Putin and his spokesman Dmitry Peskov use their fingers to select who may ask questions (the direction of which must be submitted in advance), and strangely enough, the critical statements at the major event - which the state television reports extensively and live - remain a pleasant rarity for the Kremlin.

Consequently, the annual press conference, which has been held since 2001 with few exceptions, is rather an opportunity for Putin to brush up on his image as a dutiful father of the country and express himself verbally as he pleases. Inquire? "This is not a discussion," Putin said in December 2017. "You ask a question, I answer."

He had a lot to say about Ukraine in particular at the past "press conferences", or: to correct it, at least according to his reading. Last December, as Russia massed tens of thousands of soldiers on its border with its neighbor, Putin dismissed the scenario of a military escalation as if it were none of his business. "Everyone is talking about war, war, war," he said. "But that's not our decision." That depends solely on the actions of the USA and NATO.

Now, a year later, Russia has invaded Ukraine — and Putin has nothing to add. His big performance was called off, for the first time in ten years. "As for the big press conference, no, there won't be until the New Year," said his spokesman Peskow on Monday, without giving a reason for the cancellation. The reasons are obvious.

The West has imposed sanctions on Russia that are increasingly affecting the economy and even bringing pro-Kremlin propagandists to the brink of a nervous breakdown. After a series of setbacks, Russian forces were forced to withdraw from many fronts. And apparently fewer and fewer Russians support the aggressive war, which became noticeable to many people after partial mobilization - and for which Putin is ultimately responsible.

The mere possibility of the failures being brought up could have made the Kremlin uncomfortable. True, the ranks of the independent media in Russia have been more than thinned out, having either closed or migrated abroad. Criticism of the war, which must be called a "military special operation", was made a punishable offence. Nevertheless, it would have been theoretically possible for both Russian and foreign journalists to address or at least describe some of the setbacks to Putin - live on state television.

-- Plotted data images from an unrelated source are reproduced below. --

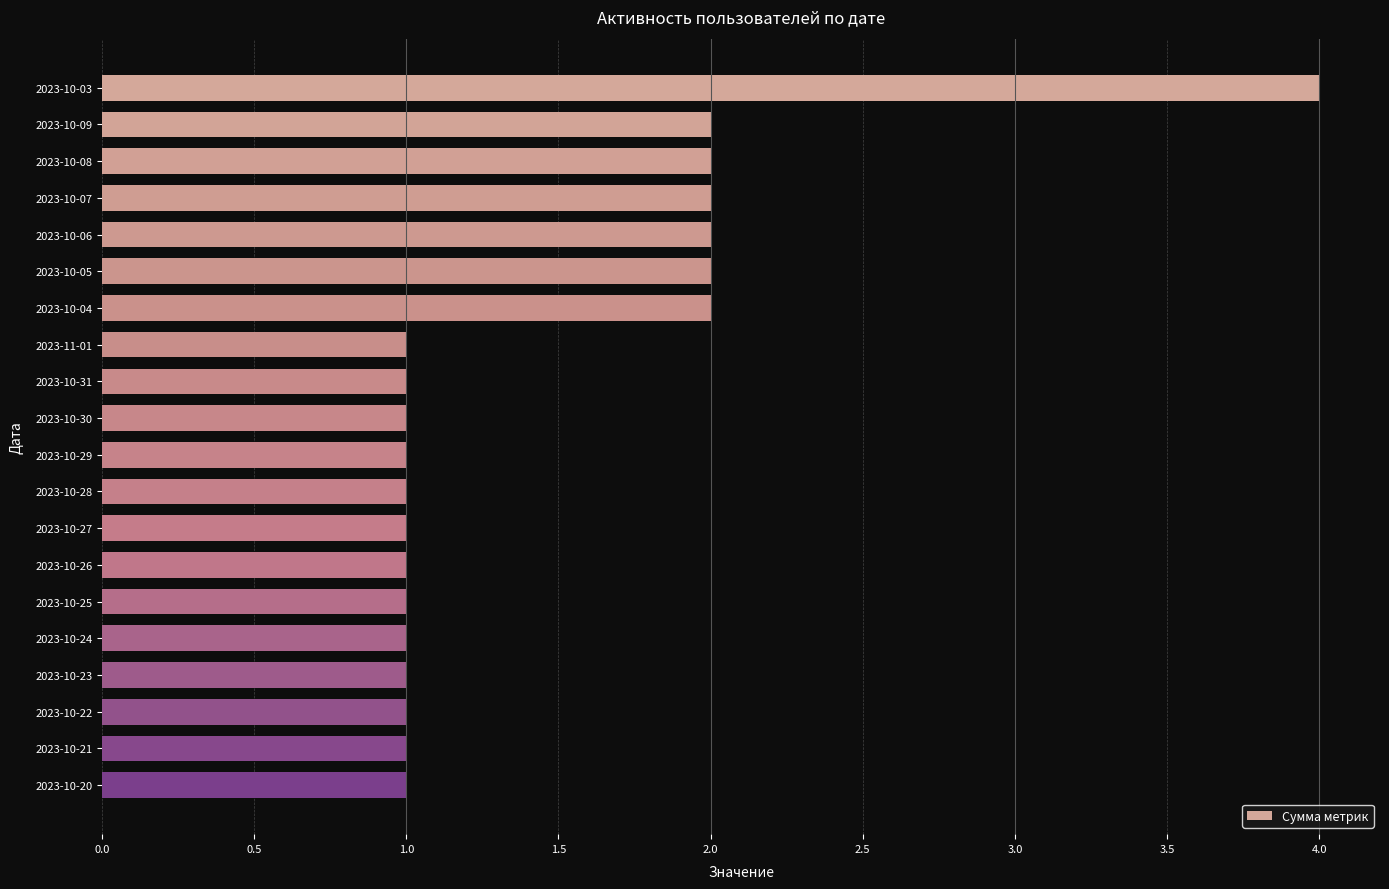

What is the smallest value displayed?

1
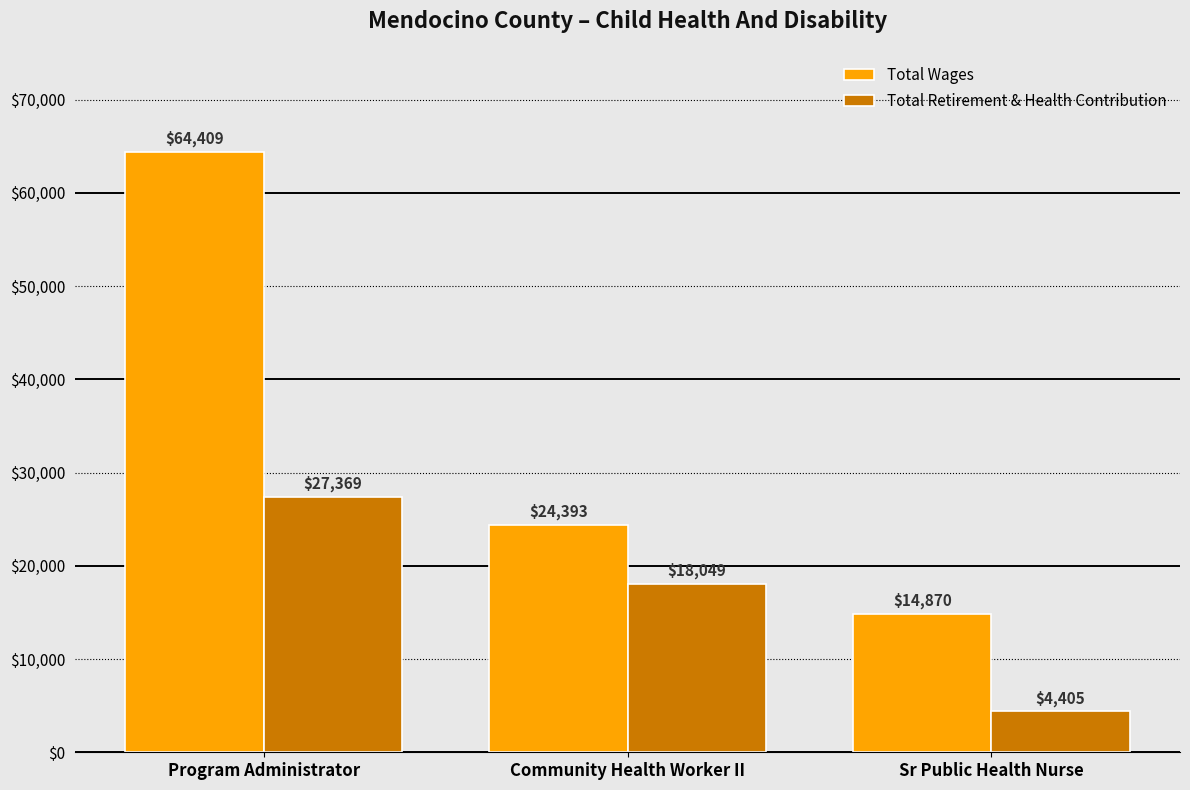

Which series has the largest range (max minus min)?

Total Wages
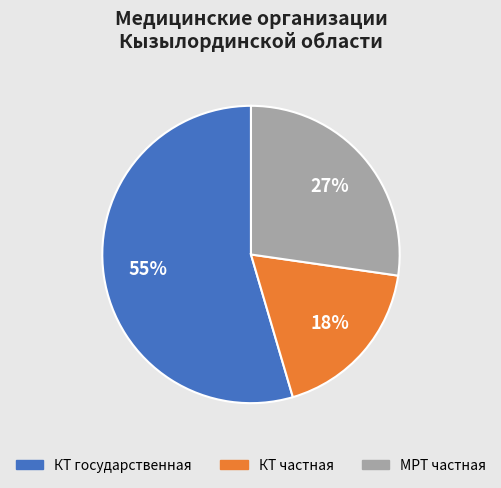

To the nearest percent, what is the average slice percentage?

33%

"Officials in the Kremlin are almost certainly very concerned about the possibility that an event attended by Putin could be hijacked for illicit discussion of the 'military special operation'," said the British Defense Ministry's daily intelligence update on Wednesday . According to the assessment from London, the Russian leadership is concerned about the increase in anti-war sentiment in the country. The cancellation of the traditional annual press conference is an indication of this.

Putin may also consider the already questionable format to be obsolete. "I don't think Putin has anything to say, especially since he's been saying so much lately," says Tatiana Stanovaya. The founder of R.Politik, a French-based political consulting firm, sees the cancellation as a "psychological unwillingness" on the part of Putin to "explain himself" and "answer boring and routine questions".

Most recently, Russia's president had addressed his home audience several times, sometimes in a bizarre way. For example, he staged a coffee party with soldiers' mothers or hosted a champagne reception for war veterans. During his inspection of the Crimean Bridge, Putin was also able to demonstrate that he keeps an eye on wartime events - without having to explain the overall picture.

"He thinks that's enough," Stanovaya concludes, and that "there's no need to waste any more energy on another formality." And if he wants to tell the foreign audience something that he thinks is necessary, there's a good reason. "He sees no point in communicating with the public in the country. Let the subordinates do it."

In addition to the "press conference", the New Year's reception in the Kremlin is also to be cancelled. In the meantime, it is questionable whether there will be a national television consultation hour, "Direct Line", during which citizens can usually personally submit complaints to Putin every year. There is also no date for Putin's annual speech to the two chambers of parliament.

Quellen: "The Guardian", "The Financial Times", "The New York Times", "Der Spiegel".